==== Records
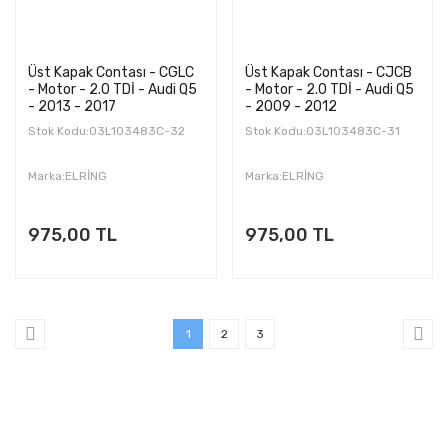
Üst Kapak Contası - CGLC
Üst Kapak Contası - CJCB
- Motor - 2.0 TDİ - Audi Q5
- Motor - 2.0 TDİ - Audi Q5
- 2013 - 2017
- 2009 - 2012
Stok Kodu:03L103483C-32
Stok Kodu:03L103483C-31
Marka:ELRİNG
Marka:ELRİNG
975,00 TL
975,00 TL
1
2
3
========
• _Problem_: Search the entries for the word "Kapak" and copy every line that has it.

• _Exercise answer_:
Üst Kapak Contası - CGLC
Üst Kapak Contası - CJCB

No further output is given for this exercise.